И он не прогадал. Его кружало посещали самые знатные и богатые люди. По ночам гостям служили девушки – молоденькие, пригожие, наряжённые в платья итальянских крестьянок. Слава о мещанском кружале ширилась и росла, пока не дошла наконец до Шафирова в Санкт-Питербурх.
Приехав в Москву, барон отправился к бывшему своему доверенному. Памфильев встретил его низким поклоном, но достоинства своего не уронил и держался, как вместно знающему свой вес человеку. После двух-трёх посещений барон заявил ему, что «почтёт незазорным зреть его в интересентах по фабричным делам».
Васька, не задумываясь, согласился. Доходы кружала уже не удовлетворяли его. В Китай-городе открылась «лавка штофов и других парчей гостя Василия Памфильева», по городам шныряли целовальниковы уговорщики, скупавшие у промышленных крестьян полотно, канаты, скобяной товар, овечью шерсть, меха. С помощью знатных компанейщиков удалось заручиться подрядами на казну.

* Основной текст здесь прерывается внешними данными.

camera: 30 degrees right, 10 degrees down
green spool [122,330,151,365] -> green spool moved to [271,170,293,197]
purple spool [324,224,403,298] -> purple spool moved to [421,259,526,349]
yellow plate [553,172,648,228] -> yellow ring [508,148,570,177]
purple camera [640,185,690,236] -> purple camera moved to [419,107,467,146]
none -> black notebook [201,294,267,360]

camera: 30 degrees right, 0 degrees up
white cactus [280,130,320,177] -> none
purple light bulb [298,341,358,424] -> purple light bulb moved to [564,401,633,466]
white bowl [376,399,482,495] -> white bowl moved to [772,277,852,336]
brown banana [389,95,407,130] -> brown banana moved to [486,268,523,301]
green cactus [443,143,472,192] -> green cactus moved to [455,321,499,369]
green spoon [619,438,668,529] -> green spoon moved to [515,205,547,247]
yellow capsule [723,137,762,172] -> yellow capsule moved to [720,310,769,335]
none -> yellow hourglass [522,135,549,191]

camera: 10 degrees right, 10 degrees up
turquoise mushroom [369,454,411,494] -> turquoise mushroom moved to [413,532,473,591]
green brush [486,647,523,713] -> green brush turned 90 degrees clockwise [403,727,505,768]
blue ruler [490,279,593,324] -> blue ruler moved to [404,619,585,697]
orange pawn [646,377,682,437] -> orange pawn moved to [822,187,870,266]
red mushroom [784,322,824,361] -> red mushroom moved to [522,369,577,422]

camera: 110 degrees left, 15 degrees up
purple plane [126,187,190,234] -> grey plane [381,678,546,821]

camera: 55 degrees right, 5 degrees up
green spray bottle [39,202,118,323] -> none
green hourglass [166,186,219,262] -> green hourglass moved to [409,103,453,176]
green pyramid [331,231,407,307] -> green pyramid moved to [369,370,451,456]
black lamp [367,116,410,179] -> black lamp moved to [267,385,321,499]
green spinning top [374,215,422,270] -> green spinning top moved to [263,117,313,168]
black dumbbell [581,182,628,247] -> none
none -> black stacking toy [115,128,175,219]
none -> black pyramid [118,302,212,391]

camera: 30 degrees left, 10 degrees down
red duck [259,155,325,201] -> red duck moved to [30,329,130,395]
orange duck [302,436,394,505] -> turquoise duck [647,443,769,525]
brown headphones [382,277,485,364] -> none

Но чем больше жирел Васька, тем беспощаднее урезывал он расходы по дому. Сам он кормился около гостей, не тратя на себя ни гроша: там поднесут чарку, здесь попотчуют пирогом – глядишь, и сыт. А Надюша работала от зари до полуночи. Всё хозяйство лежало на ней одной. Она отвечала и за себя, и за двух стряпух. Кормил же её Васька чем попало и держал впроголодь.
По лицу он больше её не бил: боялся, что кто-нибудь увидит из знатных людей и осудит. Зато всё тело Надюши превратилось в сплошной кровоподтёк. Каждую ночь, подсчитав расход продуктов, Памфильев находил какое-нибудь упущение и доставал из-под кровати бич.
– Раздевайся!
Только один раз Надюша отказалась терпеть побои:
– Помилуй, Васенька… Тяжёлая я…
Рука Памфильева застыла в воздухе. Ни в тот вечер, ни в следующий он не трогал жену. На поварню в помощь Надюше были отправлены три сиделицы. Надюша, к величайшей радости, стала улавливать в отношении мужа что-то похожее на заботливость.
Но и это длилось недолго.
Как-то вечером с гостинцами от Надюшиных родителей пришёл псаломщик из церкви Воскресения на Гончарах. Надюша увела гостя в сени.
– Дядя Влас, – горячо зашептала она, – скажи батюшке с матушкой, что мне хорошо. Чаю скоро свидеться с ними. Муж вечор говорил, как буду на сносях, сам за батюшкой с матуш…
Вдруг она услышала окрик мужа и смешок одной из сиделиц:
– В сенях они. С каким-то молодцом шепчутся…
Памфильев с шумом распахнул дверь:
– Так вон оно чего! Вон ты какая есть тварь!
Он всю ночь пытал жену:
– Покайся, что с полюбовником шушукалась… Кайся же, гадина! Я доподлинно знаю, что ты и зачала от него.
Утром, когда Васька отправился по делам, Надюша тайком выбралась со двора и убежала в Гончары. Со спокойствием, от которого у родителей её мутился рассудок, она рассказала всё, что перенесла от мужа.
Собравшись с последними силами, отец Тимофей отправился в кружало. Но Васька не пустил его дальше крыльца.
– Не с челобитноё ли от девки? – расхохотался он. – Думаешь, с хлебом-солью встречать её буду?.. Приведут её, стерьву! На то у нас и полиция есть. Не дозволю имя моё честное порочить. Я не кто-нибудь, а гость гильдейный!.. Верну к себе в дом, коль захочу.
– Василий Фомич! – взмолился священник. – Клевету возводишь ты на неё. То псаломщик был. Все знают, что он на малый часок забегает иной раз к ней с гостинчиком от нас.
Целовальник, не переставая хохотать, захлопнул перед ним дверь. Отец Тимофей вдруг оживился. «Полиция!.. Ныне новые времена, сам царь вступился за женщин. И полиция вступится».
В полиции, однако, его встретили с холодным недоумением.
– Не наше дело в домашние свары встревать.
– Живого места нету на ней. Он, почитай что, уже убил её. Для, ради Бога, для, ради младенца, коего носит она во чреве своём, прошу: помогите!